José Pires dos Reis, professor de Contabilidade, é director da incubadora do Instituto Politécnico de Beja desde 2014. Acredita, acima de tudo, que o papel das instituições do ensino superior não se deve limitar à formação.

Como é que nasceu esta incubadora?
Cada vez mais as instituições de ensino superior devem alargar a sua actuação. É importante termos uma posição proactiva no acompanhamento dos alunos, e não apenas na formação inicial. Não lhes oferecendo emprego directo, mas disponibilizando mecanismos que os possam ajudar a criar o seu posto de trabalho. Foi nessa óptica que nasceu a incubadora. Reduzirmo-nos ao ensino é limitarmos a nossa actuação.

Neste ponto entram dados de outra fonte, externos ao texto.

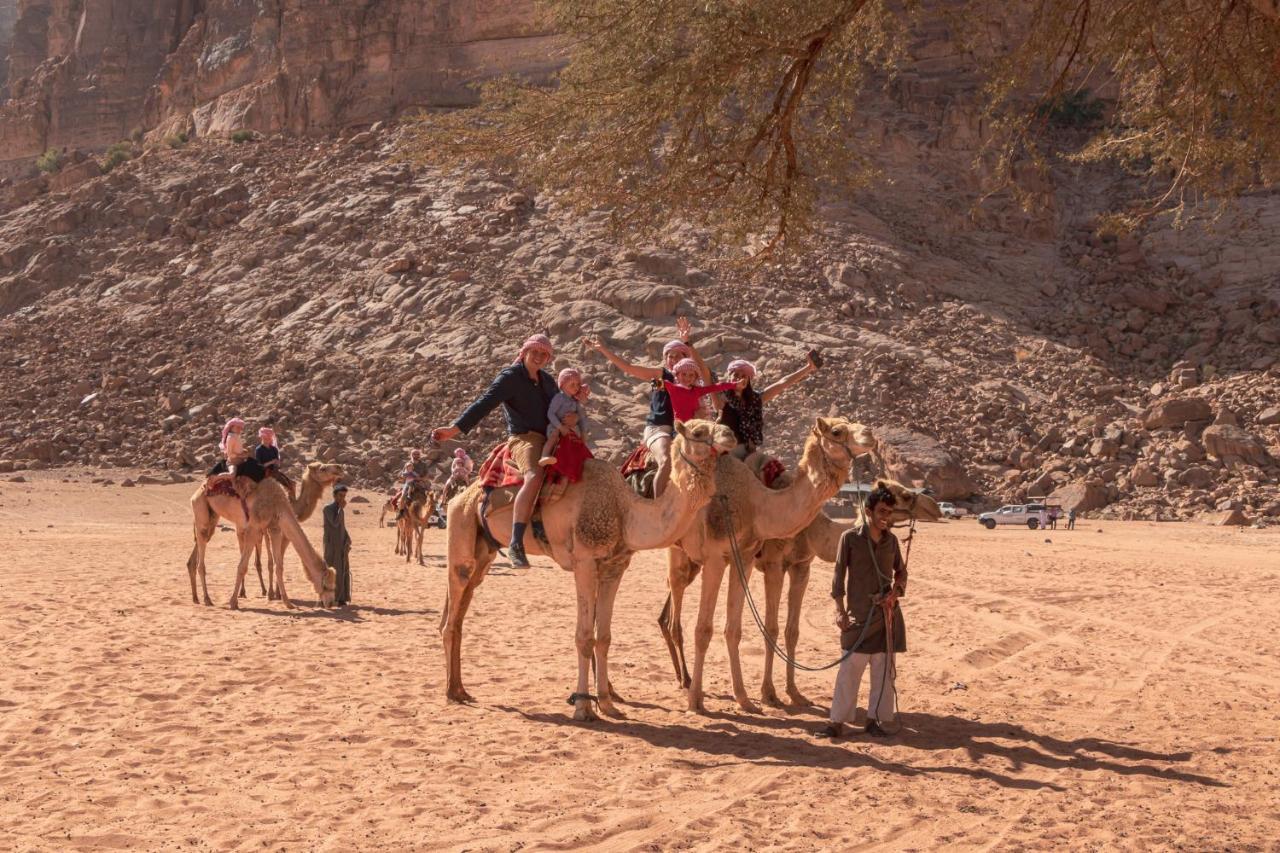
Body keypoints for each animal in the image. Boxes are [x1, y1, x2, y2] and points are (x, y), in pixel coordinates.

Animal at [186, 458, 343, 604]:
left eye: (334, 586)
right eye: (326, 586)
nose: (331, 603)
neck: (281, 502)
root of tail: (200, 488)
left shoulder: (275, 528)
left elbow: (278, 565)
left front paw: (284, 599)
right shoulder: (256, 527)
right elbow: (250, 565)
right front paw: (242, 599)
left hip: (213, 517)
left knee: (200, 544)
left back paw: (196, 597)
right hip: (201, 509)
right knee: (202, 554)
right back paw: (207, 599)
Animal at [442, 417, 737, 717]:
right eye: (698, 432)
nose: (731, 435)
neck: (625, 511)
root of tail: (459, 496)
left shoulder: (615, 567)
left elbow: (603, 636)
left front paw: (607, 704)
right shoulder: (584, 562)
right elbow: (584, 636)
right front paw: (583, 706)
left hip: (484, 552)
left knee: (461, 607)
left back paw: (461, 689)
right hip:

Quantas empresas estão instaladas na incubadora? É limitada a alunos?
Não é limitada, mas 80% das empresas que aqui estão têm como promotores ex-alunos. Actualmente, temos oito instaladas, mas já chegámos a ter 12. Apesar de estarmos a funcionar há apenas dois anos, já temos uma rotação muito grande. Por isso, já temos apoiado a constituição e a dissolução de empresas.

Já recusaram ideias de negócios?
Toda a gente tem muitas ideias ao longo da vida, mas nem todas são viáveis. O nosso trabalho começa logo no momento da ideia. Às vezes é preciso dizer às pessoas com muita franqueza: olhe, a sua ideia de negócio não vai resultar. Se quer ser empreendedor pense noutra.

E quando aparecem boas ideias, que apoio dão?
Em primeiro lugar, ajudamos a fazer os estudos de viabilidade económica, gratuitamente. Depois damos apoio na parte jurídica, ajudamos a constituir a empresa, a obter financiamento junto das instituições bancárias e, quando se justifica, atribuímos um espaço físico. A partir daí apoiamos em termos de consultoria dentro das áreas de especialização que existem no instituto. Tentamos apoiar a empresa durante três anos.

A interioridade é um factor penalizador para as empresas?
Aqui estamos longe das áreas de conhecimento, das grandes metrópoles e de um elevado número de consumidores. Temos custos de transporte mais altos e um grande envelhecimento da população. Tudo isso torna a nossa vida mais complexa. É um desafio tremendo para um empresário vir para o interior. Temos de fazer um esforço para criar uma discriminação positiva para estas regiões. Caso contrário, corremos o risco de, daqui a uns anos, Portugal ser Lisboa, o Porto e pouco mais.